Because towards the north of the country, the Women’s Protection Unit, a Kurdish force which goes by the acronym YPG, has long been battling for the liberation of towns and cities occupied by ISIS. Not only do these women go into battle with ISIS, but they pose an additional threat to the Islamist extremists. You see, to ISIS, while dying in battle renders a fighter a martyr, destined for paradise and maybe 72 virgins, if you’re killed by a woman, you don’t get to paradise.
The reasoning is, even though it’s alright to stone gays and use kids as human shields and rape women and girls and blow up innocent people, it’s such a shameful thing to be killed by a woman you don’t, unlike your kid-killing raping-pillaging cohort, deserve eternal happiness.
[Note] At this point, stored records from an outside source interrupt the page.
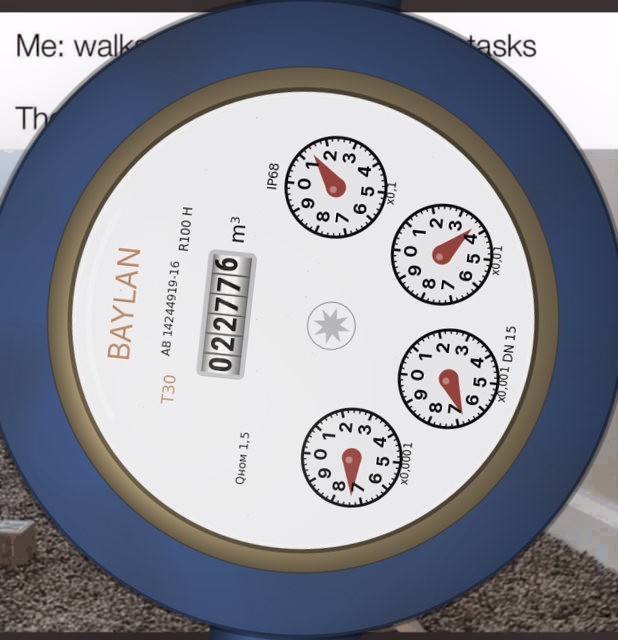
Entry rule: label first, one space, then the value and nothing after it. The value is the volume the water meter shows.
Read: 22776.1367 m³
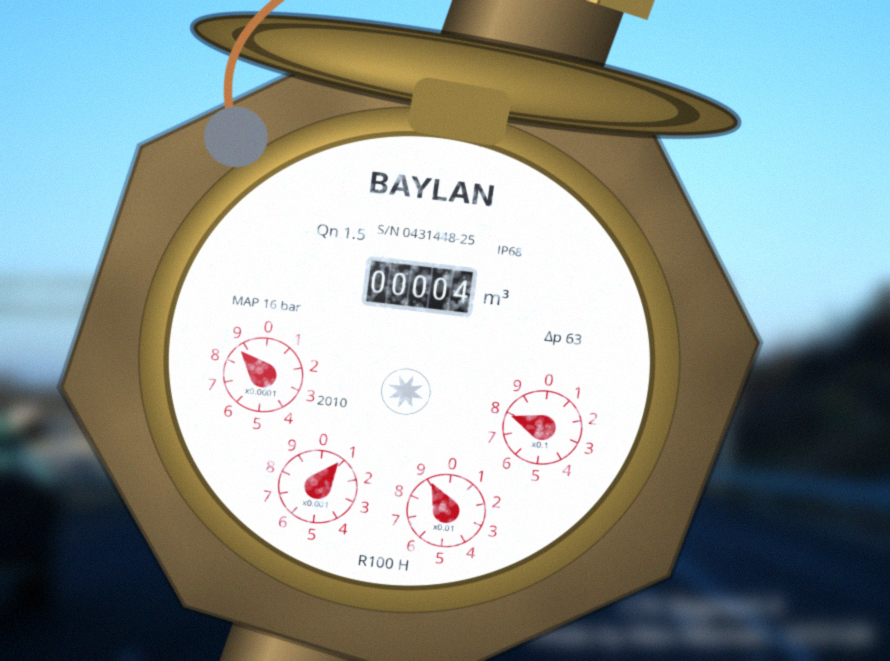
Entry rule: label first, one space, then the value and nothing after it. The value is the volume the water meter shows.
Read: 4.7908 m³
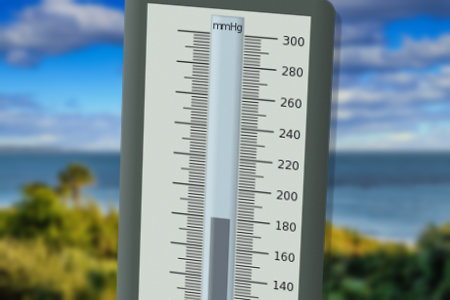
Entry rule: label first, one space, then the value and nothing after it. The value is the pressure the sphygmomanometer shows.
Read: 180 mmHg
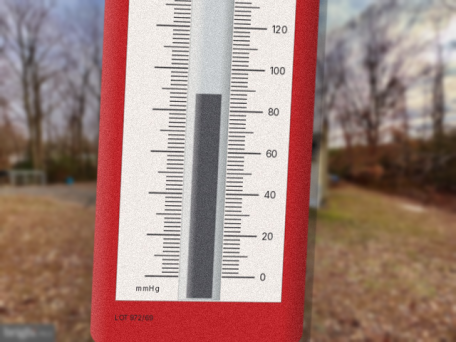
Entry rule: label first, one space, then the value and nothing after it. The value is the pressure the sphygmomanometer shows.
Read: 88 mmHg
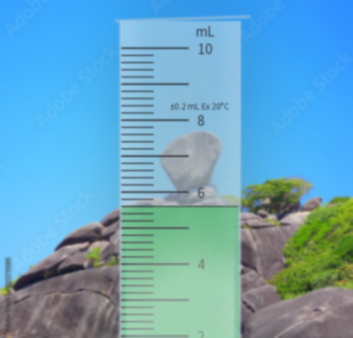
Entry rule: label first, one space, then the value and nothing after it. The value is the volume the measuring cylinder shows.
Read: 5.6 mL
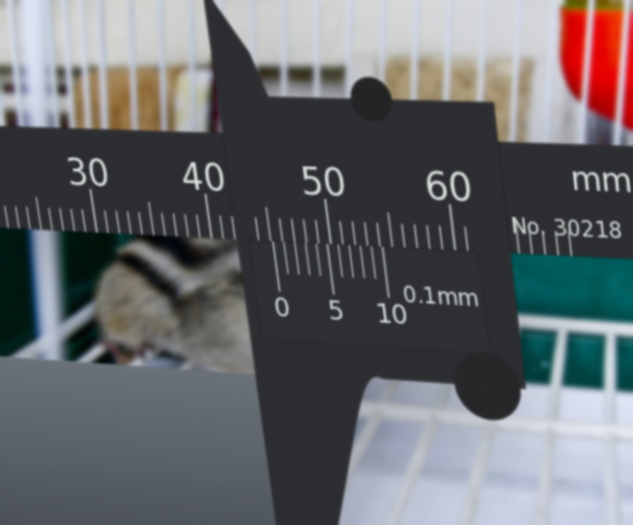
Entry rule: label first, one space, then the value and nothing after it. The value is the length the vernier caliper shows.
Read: 45.2 mm
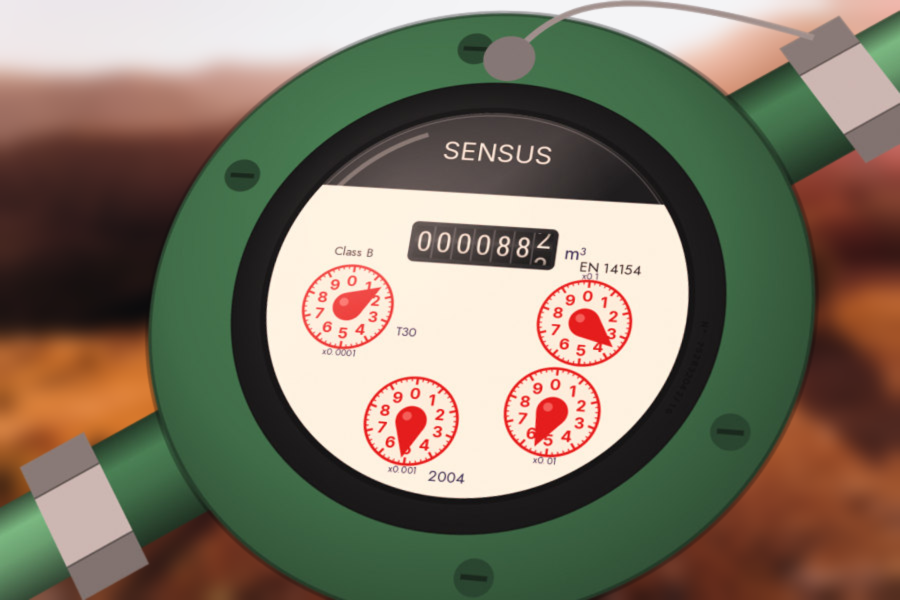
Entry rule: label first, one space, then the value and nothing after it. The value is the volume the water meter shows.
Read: 882.3551 m³
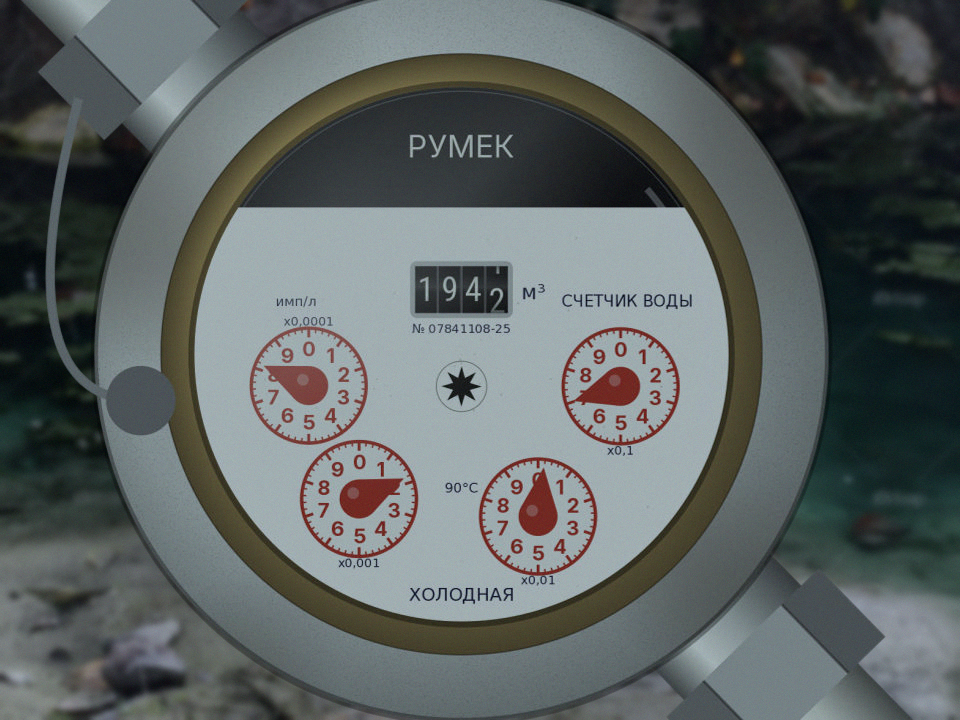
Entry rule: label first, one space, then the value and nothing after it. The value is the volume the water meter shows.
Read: 1941.7018 m³
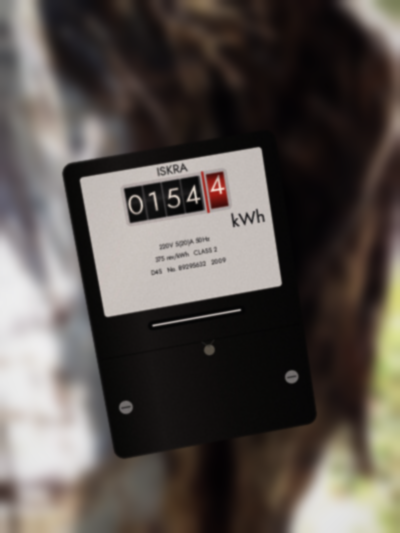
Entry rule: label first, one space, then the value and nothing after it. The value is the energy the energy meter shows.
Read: 154.4 kWh
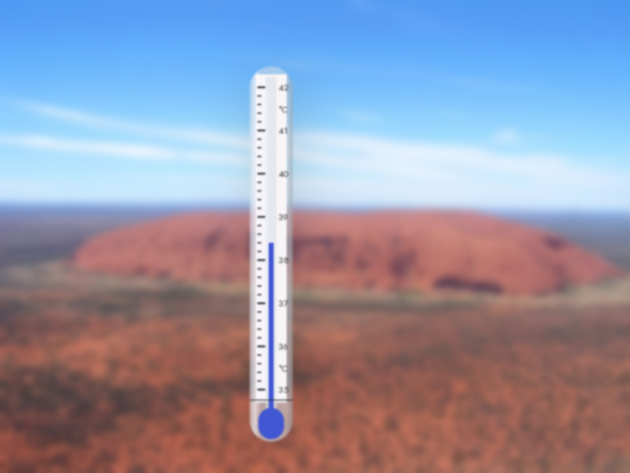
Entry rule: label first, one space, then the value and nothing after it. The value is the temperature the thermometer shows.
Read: 38.4 °C
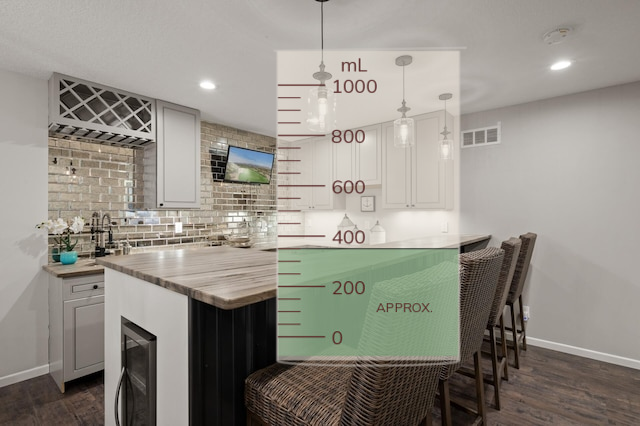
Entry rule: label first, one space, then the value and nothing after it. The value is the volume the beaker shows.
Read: 350 mL
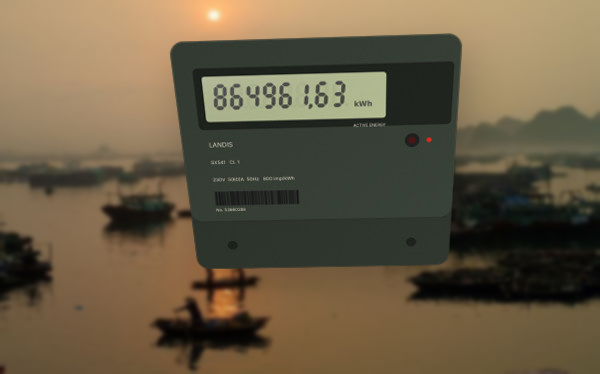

British women, like Kimberley Taylor from Blackburn, are already fighting alongside the Kurdish troops to defeat ISIS. Earlier in 2017, as part of a fantastic piece in The Guardian on anti-ISIS fighters in northern Syria, Taylor pointed out, on her way to the western front to defeat ISIS in their quest to hold Raqqa, that ‘Sure, women have personal freedoms, but western society is not free’.
Col Kemp can prattle on all he likes about football teams and women’s injuries, but why on earth wouldn’t he want to have brave women like Taylor fighting for Britain? If she's up for it, that is.